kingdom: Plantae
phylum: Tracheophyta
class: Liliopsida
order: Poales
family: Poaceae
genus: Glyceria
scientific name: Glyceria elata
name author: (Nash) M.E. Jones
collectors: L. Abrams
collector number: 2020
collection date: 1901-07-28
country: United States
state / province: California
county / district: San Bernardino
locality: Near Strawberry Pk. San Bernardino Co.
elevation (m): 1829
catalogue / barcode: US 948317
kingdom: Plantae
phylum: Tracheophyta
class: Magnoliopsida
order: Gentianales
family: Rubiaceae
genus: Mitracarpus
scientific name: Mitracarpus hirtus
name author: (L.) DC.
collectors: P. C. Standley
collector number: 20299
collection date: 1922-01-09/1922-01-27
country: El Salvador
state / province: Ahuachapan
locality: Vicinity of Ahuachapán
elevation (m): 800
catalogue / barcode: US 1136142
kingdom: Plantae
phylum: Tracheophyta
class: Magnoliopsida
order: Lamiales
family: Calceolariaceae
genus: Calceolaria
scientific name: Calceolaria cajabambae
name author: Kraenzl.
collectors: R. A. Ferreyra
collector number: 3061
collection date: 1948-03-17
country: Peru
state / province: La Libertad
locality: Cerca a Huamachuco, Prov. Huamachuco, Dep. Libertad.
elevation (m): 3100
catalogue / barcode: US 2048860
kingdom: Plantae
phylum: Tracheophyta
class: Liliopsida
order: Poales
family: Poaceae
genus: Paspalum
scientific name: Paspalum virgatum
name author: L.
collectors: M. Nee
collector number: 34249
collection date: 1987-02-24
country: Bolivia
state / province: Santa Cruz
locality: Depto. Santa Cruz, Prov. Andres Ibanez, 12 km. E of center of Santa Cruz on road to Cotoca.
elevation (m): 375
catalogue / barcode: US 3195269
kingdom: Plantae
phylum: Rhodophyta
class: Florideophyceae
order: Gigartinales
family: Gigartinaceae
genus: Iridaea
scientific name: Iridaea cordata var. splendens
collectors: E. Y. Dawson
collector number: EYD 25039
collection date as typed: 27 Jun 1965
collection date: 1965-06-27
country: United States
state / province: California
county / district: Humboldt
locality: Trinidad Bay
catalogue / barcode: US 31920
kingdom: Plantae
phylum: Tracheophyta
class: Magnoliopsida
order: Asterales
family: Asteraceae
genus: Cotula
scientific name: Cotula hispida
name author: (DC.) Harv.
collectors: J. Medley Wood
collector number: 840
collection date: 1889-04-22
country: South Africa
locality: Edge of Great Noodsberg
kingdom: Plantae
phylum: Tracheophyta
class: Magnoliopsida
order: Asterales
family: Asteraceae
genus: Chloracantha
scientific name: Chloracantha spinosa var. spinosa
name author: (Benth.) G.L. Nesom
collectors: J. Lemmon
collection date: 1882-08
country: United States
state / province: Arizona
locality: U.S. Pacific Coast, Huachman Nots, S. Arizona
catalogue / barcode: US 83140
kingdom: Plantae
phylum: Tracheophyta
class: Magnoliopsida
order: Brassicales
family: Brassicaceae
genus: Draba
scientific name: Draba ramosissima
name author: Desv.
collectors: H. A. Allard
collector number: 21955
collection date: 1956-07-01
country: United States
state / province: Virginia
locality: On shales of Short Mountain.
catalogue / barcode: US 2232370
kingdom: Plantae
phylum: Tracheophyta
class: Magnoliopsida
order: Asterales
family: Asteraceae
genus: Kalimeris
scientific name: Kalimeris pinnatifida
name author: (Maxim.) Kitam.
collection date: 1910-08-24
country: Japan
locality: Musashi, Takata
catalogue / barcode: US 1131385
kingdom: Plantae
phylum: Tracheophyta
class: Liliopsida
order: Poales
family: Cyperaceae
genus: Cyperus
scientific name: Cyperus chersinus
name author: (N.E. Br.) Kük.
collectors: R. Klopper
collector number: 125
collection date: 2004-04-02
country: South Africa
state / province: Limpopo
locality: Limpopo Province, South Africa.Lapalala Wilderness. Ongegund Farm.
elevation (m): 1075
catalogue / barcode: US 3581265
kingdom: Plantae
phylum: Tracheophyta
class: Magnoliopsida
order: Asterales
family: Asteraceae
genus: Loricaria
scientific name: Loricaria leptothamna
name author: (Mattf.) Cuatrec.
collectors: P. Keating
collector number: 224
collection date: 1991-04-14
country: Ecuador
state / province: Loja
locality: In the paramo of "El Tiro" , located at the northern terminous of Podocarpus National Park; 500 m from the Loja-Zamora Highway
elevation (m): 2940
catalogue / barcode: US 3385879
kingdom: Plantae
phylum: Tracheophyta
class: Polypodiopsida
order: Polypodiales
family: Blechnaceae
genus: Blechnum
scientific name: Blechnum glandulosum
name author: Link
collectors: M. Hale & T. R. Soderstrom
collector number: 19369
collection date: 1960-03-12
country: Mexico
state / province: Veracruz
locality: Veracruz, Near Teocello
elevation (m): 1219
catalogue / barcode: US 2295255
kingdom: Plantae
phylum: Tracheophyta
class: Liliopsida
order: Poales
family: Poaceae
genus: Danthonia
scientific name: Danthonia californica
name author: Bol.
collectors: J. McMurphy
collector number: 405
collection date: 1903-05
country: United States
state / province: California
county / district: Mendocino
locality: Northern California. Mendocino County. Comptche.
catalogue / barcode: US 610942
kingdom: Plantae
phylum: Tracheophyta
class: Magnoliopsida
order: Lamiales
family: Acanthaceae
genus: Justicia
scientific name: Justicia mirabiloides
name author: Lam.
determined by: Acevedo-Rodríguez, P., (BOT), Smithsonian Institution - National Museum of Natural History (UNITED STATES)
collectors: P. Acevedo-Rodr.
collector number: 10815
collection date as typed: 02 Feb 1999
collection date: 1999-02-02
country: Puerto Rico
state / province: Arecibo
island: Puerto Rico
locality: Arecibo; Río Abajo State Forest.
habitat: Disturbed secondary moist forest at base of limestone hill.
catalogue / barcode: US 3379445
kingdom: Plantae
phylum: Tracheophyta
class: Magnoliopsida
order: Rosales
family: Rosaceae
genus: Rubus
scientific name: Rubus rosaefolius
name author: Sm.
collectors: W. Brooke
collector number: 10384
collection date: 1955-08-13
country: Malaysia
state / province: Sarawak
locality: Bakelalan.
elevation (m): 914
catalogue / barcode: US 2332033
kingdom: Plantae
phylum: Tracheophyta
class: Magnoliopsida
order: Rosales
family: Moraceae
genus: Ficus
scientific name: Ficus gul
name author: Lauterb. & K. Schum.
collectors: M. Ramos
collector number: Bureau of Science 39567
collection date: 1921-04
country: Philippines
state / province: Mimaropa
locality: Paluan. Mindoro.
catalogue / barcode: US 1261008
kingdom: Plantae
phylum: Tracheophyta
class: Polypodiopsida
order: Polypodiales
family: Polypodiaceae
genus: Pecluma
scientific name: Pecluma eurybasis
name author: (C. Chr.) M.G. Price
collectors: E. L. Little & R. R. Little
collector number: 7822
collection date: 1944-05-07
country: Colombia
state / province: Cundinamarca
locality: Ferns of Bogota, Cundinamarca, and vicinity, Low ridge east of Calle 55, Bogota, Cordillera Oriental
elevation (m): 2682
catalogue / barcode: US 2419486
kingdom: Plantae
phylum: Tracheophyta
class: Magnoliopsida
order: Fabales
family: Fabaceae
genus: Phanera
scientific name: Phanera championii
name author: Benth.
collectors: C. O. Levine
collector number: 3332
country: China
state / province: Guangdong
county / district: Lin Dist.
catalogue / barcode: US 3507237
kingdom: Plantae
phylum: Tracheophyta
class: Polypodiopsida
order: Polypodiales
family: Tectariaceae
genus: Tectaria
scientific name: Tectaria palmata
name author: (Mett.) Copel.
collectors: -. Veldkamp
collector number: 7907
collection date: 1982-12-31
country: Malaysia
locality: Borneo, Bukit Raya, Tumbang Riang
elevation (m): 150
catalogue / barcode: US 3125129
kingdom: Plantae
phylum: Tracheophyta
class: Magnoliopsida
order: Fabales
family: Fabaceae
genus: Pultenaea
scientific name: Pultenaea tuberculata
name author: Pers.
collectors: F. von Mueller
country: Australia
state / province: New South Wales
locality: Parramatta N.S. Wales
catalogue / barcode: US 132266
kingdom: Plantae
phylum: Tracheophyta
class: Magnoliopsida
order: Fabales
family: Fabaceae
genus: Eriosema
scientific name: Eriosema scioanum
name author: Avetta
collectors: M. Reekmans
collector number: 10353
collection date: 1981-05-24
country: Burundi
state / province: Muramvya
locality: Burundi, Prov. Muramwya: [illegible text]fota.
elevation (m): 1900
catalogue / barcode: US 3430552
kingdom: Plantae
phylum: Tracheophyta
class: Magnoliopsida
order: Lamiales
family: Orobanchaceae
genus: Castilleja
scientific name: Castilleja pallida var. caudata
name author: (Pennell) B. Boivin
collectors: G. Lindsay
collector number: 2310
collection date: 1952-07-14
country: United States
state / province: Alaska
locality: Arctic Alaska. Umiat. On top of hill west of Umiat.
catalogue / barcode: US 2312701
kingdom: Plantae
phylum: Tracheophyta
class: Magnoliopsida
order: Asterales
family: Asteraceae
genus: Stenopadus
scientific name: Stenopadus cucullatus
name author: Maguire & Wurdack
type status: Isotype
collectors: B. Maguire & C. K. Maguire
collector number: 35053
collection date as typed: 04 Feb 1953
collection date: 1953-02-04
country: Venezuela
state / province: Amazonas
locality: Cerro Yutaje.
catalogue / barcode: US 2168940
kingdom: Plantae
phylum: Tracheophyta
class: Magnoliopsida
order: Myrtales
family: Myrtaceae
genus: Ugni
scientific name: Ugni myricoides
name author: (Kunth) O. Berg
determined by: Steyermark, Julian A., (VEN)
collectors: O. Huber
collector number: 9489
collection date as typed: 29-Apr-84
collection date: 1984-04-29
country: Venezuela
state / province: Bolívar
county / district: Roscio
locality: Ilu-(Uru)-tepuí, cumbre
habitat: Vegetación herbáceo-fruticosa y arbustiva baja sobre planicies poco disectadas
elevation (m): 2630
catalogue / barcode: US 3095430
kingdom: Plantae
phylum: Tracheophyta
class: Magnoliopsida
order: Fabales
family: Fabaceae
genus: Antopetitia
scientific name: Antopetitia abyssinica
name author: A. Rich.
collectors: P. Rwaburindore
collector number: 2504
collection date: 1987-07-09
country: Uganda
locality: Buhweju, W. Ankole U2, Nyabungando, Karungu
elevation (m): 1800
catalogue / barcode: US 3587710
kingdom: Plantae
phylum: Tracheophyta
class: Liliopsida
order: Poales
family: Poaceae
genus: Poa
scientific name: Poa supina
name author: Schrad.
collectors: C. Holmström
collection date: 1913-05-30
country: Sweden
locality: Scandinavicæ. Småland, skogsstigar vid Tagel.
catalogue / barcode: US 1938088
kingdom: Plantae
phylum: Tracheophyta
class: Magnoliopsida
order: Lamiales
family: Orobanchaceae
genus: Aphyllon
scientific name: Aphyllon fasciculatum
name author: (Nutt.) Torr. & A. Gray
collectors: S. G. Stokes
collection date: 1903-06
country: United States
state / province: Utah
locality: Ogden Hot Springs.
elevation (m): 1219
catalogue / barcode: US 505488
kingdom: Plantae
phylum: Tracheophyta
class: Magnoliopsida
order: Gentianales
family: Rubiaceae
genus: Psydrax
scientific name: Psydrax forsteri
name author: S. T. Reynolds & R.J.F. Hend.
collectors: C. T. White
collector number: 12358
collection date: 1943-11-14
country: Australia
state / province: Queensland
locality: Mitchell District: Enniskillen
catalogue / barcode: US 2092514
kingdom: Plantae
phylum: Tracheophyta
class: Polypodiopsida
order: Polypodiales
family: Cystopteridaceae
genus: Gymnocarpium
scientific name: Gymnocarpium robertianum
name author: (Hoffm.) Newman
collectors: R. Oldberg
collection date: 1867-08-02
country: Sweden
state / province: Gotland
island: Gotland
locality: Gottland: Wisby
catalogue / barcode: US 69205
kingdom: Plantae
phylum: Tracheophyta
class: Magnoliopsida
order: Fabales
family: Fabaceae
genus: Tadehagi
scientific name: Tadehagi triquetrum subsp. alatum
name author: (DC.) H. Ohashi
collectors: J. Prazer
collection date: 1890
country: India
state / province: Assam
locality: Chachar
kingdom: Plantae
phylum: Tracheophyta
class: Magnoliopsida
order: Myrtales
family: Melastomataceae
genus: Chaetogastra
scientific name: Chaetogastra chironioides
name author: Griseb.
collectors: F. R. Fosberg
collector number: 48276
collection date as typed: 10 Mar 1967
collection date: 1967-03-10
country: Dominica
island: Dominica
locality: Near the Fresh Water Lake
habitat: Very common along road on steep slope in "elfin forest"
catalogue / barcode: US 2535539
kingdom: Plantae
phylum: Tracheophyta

====

### [Exercise brief]
Convert the records, from their first line up to and including the line containing "order: Gigartinales", into a numbered list, omitting any blank lines.

### [Written solution]
1. kingdom: Plantae
2. phylum: Tracheophyta
3. class: Liliopsida
4. order: Poales
5. family: Poaceae
6. genus: Glyceria
7. scientific name: Glyceria elata
8. name author: (Nash) M.E. Jones
9. collectors: L. Abrams
10. collector number: 2020
11. collection date: 1901-07-28
12. country: United States
13. state / province: California
14. county / district: San Bernardino
15. locality: Near Strawberry Pk. San Bernardino Co.
16. elevation (m): 1829
17. catalogue / barcode: US 948317
18. kingdom: Plantae
19. phylum: Tracheophyta
20. class: Magnoliopsida
21. order: Gentianales
22. family: Rubiaceae
23. genus: Mitracarpus
24. scientific name: Mitracarpus hirtus
25. name author: (L.) DC.
26. collectors: P. C. Standley
27. collector number: 20299
28. collection date: 1922-01-09/1922-01-27
29. country: El Salvador
30. state / province: Ahuachapan
31. locality: Vicinity of Ahuachapán
32. elevation (m): 800
33. catalogue / barcode: US 1136142
34. kingdom: Plantae
35. phylum: Tracheophyta
36. class: Magnoliopsida
37. order: Lamiales
38. family: Calceolariaceae
39. genus: Calceolaria
40. scientific name: Calceolaria cajabambae
41. name author: Kraenzl.
42. collectors: R. A. Ferreyra
43. collector number: 3061
44. collection date: 1948-03-17
45. country: Peru
46. state / province: La Libertad
47. locality: Cerca a Huamachuco, Prov. Huamachuco, Dep. Libertad.
48. elevation (m): 3100
49. catalogue / barcode: US 2048860
50. kingdom: Plantae
51. phylum: Tracheophyta
52. class: Liliopsida
53. order: Poales
54. family: Poaceae
55. genus: Paspalum
56. scientific name: Paspalum virgatum
57. name author: L.
58. collectors: M. Nee
59. collector number: 34249
60. collection date: 1987-02-24
61. country: Bolivia
62. state / province: Santa Cruz
63. locality: Depto. Santa Cruz, Prov. Andres Ibanez, 12 km. E of center of Santa Cruz on road to Cotoca.
64. elevation (m): 375
65. catalogue / barcode: US 3195269
66. kingdom: Plantae
67. phylum: Rhodophyta
68. class: Florideophyceae
69. order: Gigartinales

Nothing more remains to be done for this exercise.